Aunt Pol looked as if she wanted to say more, but she glanced once at the shadowy figure of the God weeping not far away and nodded. She turned to her horse and led the way out of the ruins.

Mister Wolf fell in beside Garion after they had remounted to follow her. "Perhaps we could talk as we ride along," he suggested. "I have a great many questions."

"He's gone, Grandfather," Garion told him.

"Oh," Wolf answered with obvious disappointment.

It was nearing sundown by then, and they stopped for the night in a grove about a mile away from Mar Amon. Since they had left the ruins, they had seen no more of the maimed ghosts.

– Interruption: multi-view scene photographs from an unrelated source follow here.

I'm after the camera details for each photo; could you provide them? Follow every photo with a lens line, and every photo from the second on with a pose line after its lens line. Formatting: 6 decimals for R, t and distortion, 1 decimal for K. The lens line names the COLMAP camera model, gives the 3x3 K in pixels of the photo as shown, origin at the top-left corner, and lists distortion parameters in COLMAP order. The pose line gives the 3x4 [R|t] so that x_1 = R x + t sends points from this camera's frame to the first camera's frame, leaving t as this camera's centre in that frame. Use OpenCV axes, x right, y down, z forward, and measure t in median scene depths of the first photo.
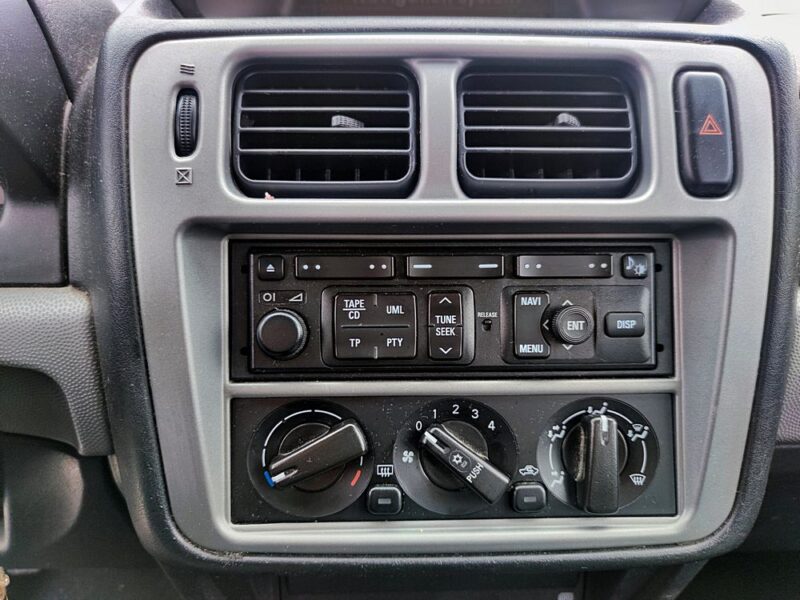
lens RADIAL K [[580.9, 0, 379.4], [0, 580.9, 316.9], [0, 0, 1]] dist [0.044108, -0.038617]
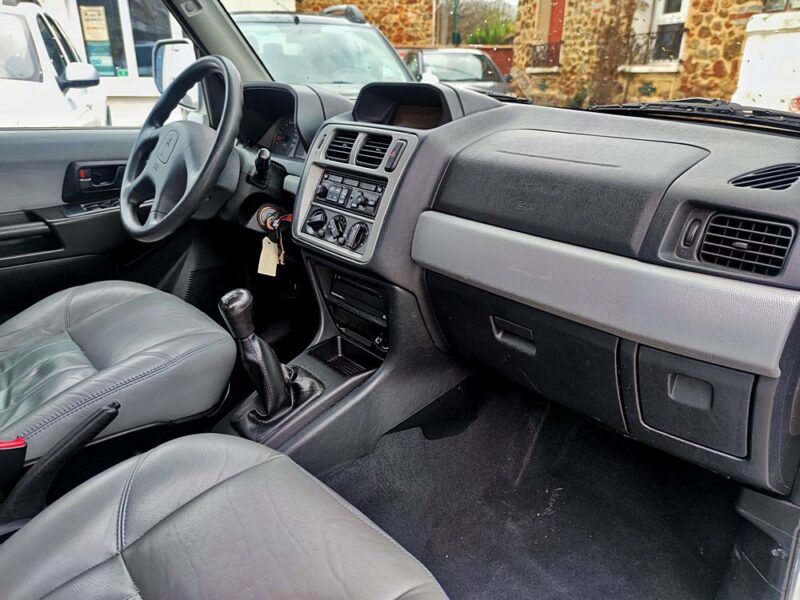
lens RADIAL K [[580.9, 0, 400.2], [0, 580.9, 303.2], [0, 0, 1]] dist [0.044108, -0.038617]
pose [[0.614443, 0.287999, -0.734518, 3.564492], [-0.369644, 0.927575, 0.054479, 0.343243], [0.697010, 0.238036, 0.676399, -1.278992]]
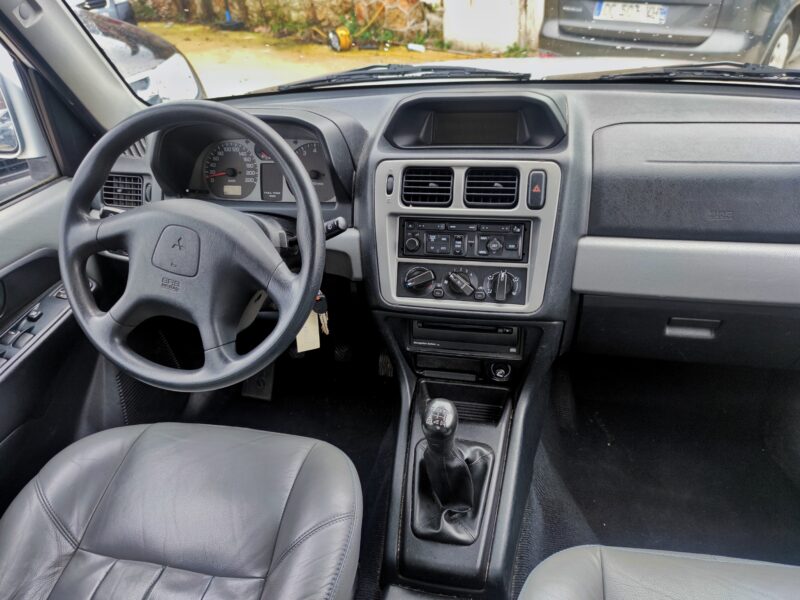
lens RADIAL K [[551.0, 0, 398.9], [0, 551.0, 296.8], [0, 0, 1]] dist [0.050035, 0.000722]
pose [[0.960764, 0.072547, -0.267712, 0.679777], [-0.050632, 0.994843, 0.087886, 0.054830], [0.272707, -0.070883, 0.959482, -2.287089]]
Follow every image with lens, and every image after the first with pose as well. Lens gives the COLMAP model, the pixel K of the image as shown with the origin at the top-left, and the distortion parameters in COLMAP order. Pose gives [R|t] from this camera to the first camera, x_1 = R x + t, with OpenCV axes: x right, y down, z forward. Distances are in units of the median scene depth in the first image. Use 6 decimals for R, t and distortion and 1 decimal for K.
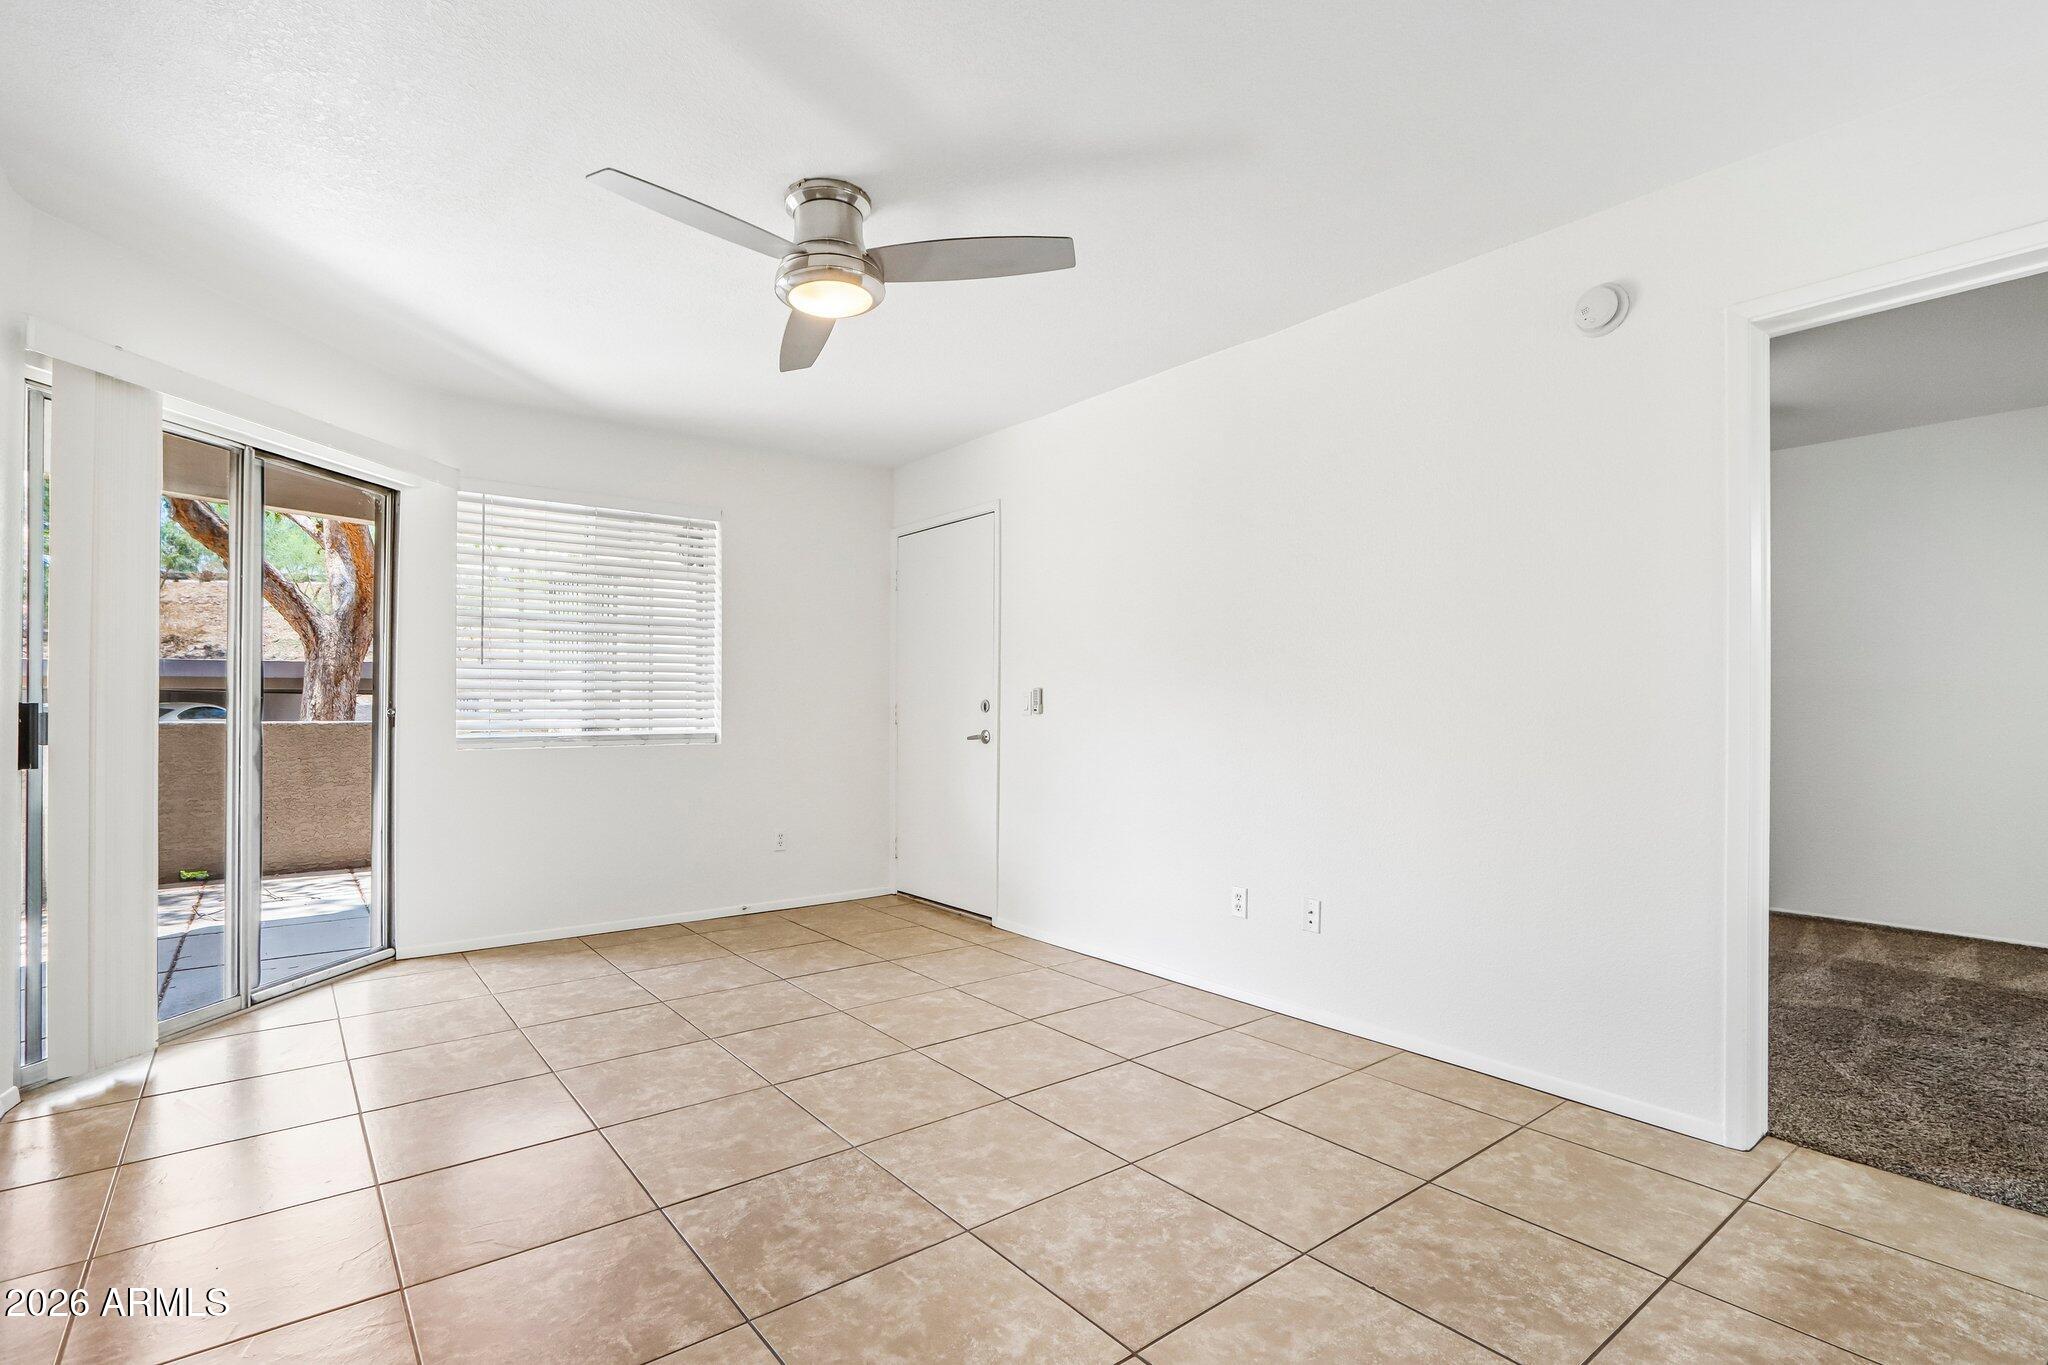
lens RADIAL K [[955.8, 0, 997.6], [0, 955.8, 703.9], [0, 0, 1]] dist [-0.010045, 0.001684]
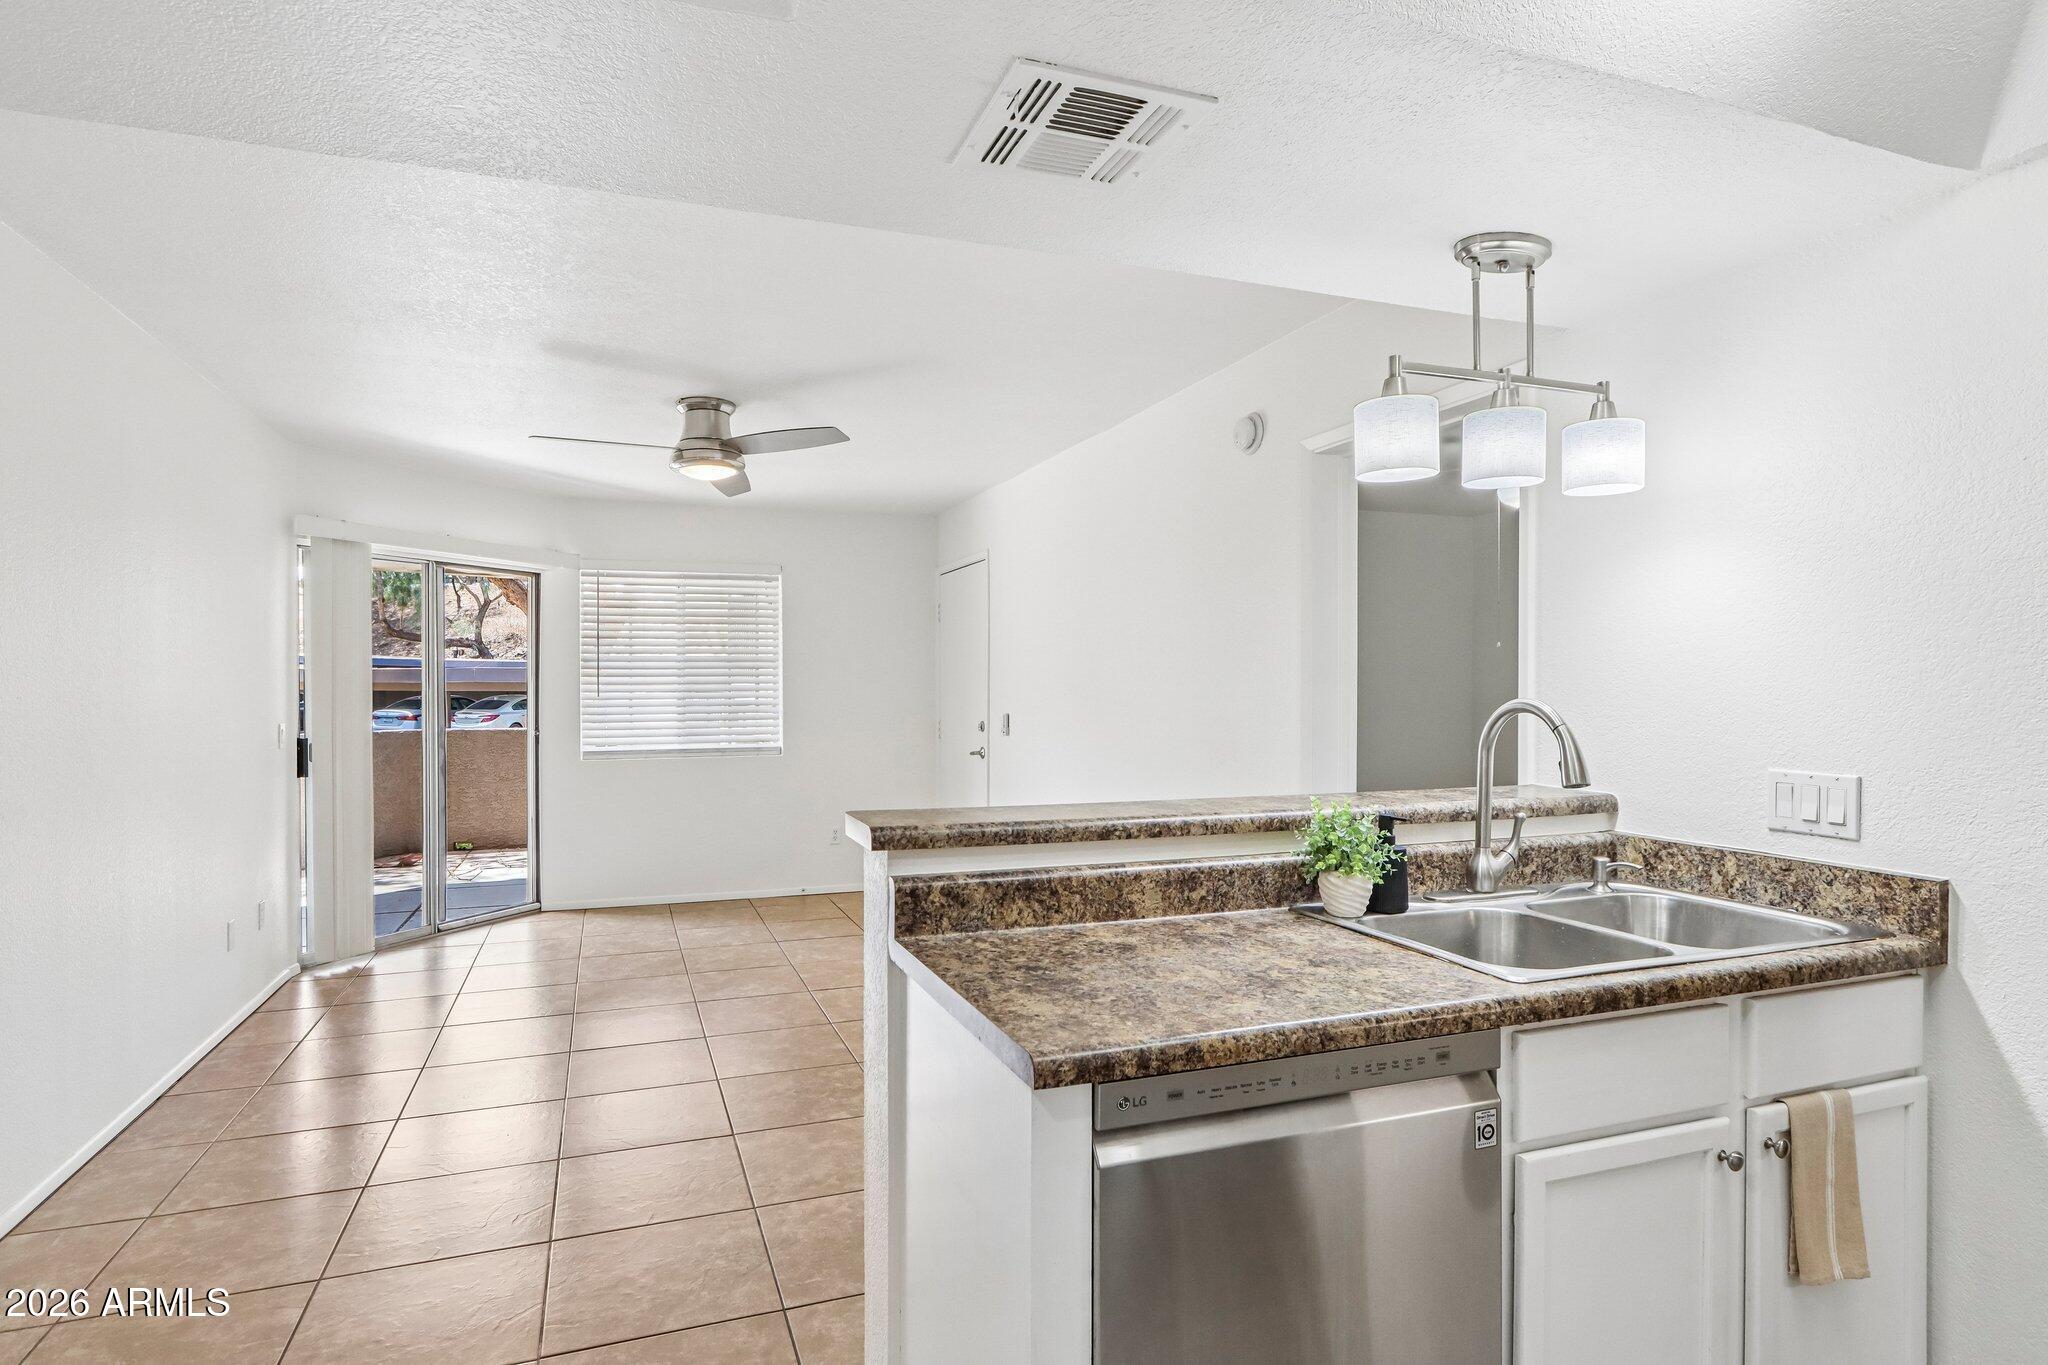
lens RADIAL K [[1087.2, 0, 1000.2], [0, 1087.2, 688.3], [0, 0, 1]] dist [-0.014365, 0.003806]
pose [[0.952187, -0.005193, -0.305471, 0.602598], [0.006699, 0.999970, 0.003880, -0.071526], [0.305441, -0.005741, 0.952194, -0.369428]]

After the others had been fed and sent to their blankets, Aunt Pol, Garion, and Mister Wolf sat around their small fire. Since the presence in his mind had left him, following the meeting with Mara, Garion had felt himself sinking deeper toward sleep. All emotion was totally gone now, and he seemed no longer able to think independently.

"Can we talk to the - other one?" Mister Wolf asked hopefully.

"He isn't there right now," Garion replied.